*** Block opens ***

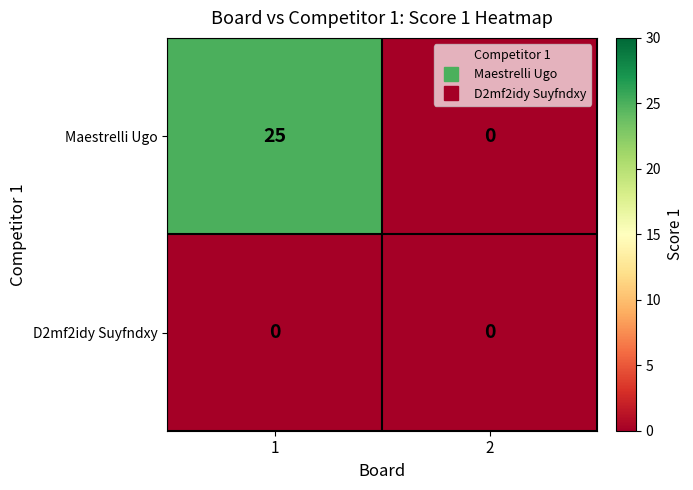

At 1, list the series in order from largest to smallest.

Maestrelli Ugo, D2mf2idy Suyfndxy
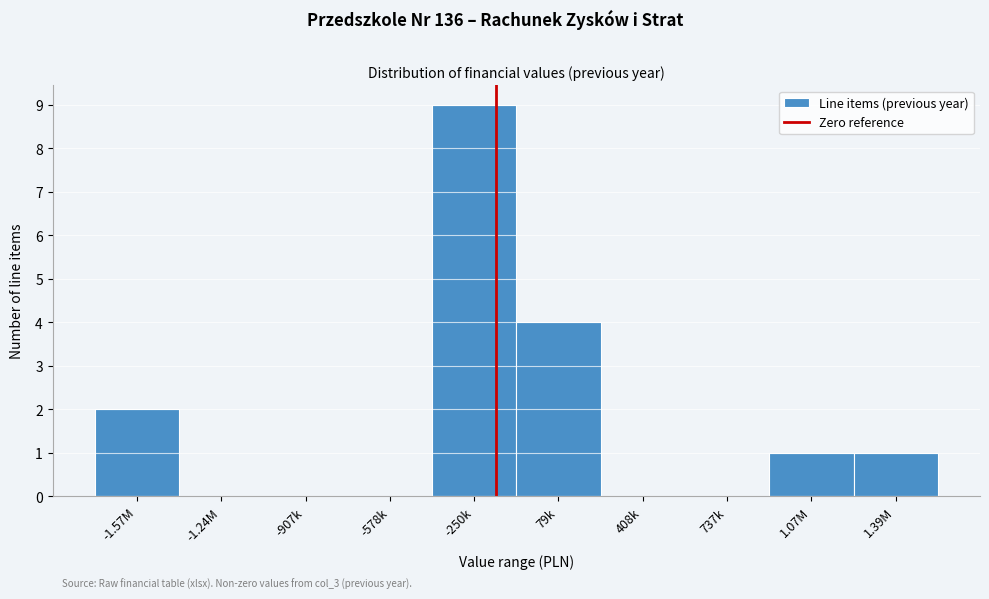

Reading left to right, extract all data points from this chart.

-1.57M=2	-1.24M=0	-907k=0	-578k=0	-250k=9	79k=4	408k=0	737k=0	1.07M=1	1.39M=1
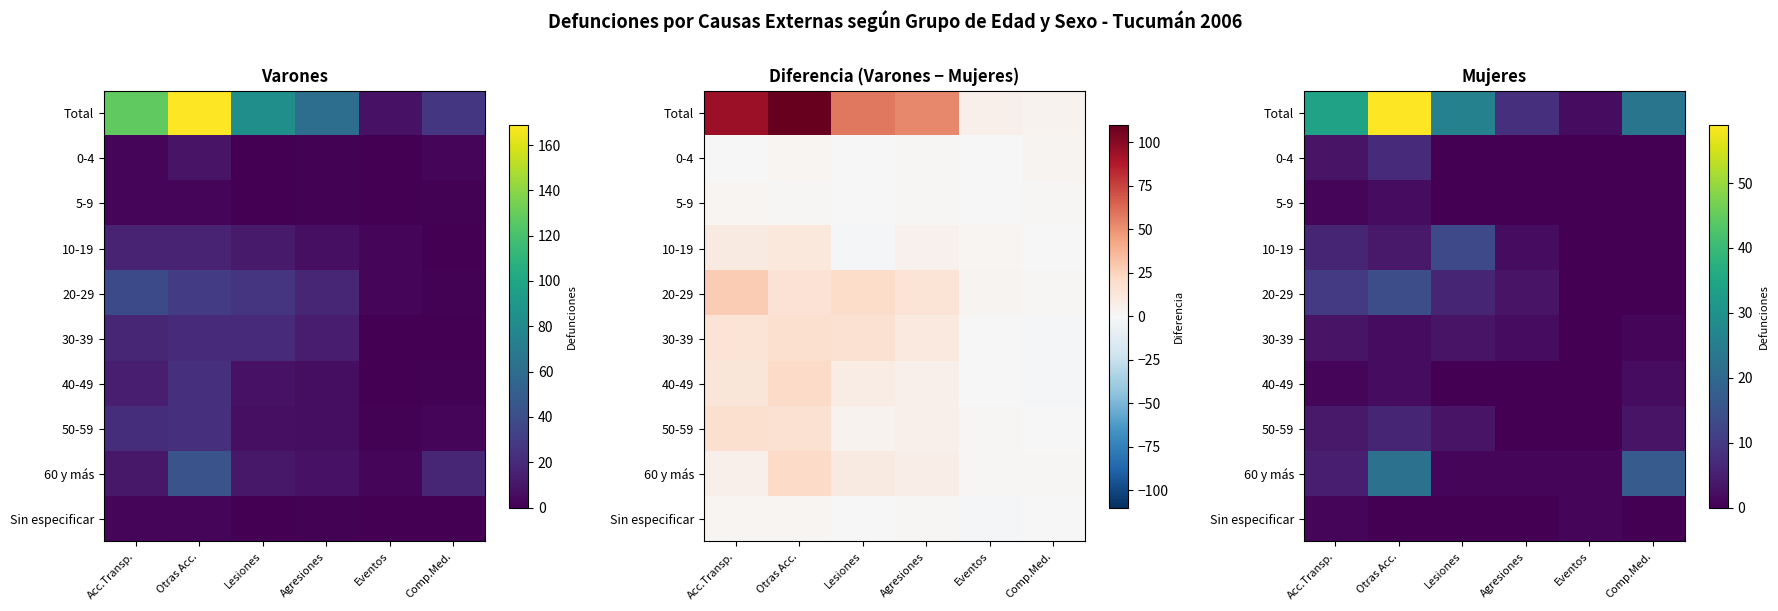

How many data points does each series have?

6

*** Block closes ***

WRITTEN TASK: Please give all the records again with "series" renamed to "group" wherever it appears, changing nothing else, and leave out the pictures.

EXERCISE RESULT:
At 1, list the group in order from largest to smallest.

Maestrelli Ugo, D2mf2idy Suyfndxy

Reading left to right, extract all data points from this chart.

-1.57M=2	-1.24M=0	-907k=0	-578k=0	-250k=9	79k=4	408k=0	737k=0	1.07M=1	1.39M=1

How many data points does each group have?

6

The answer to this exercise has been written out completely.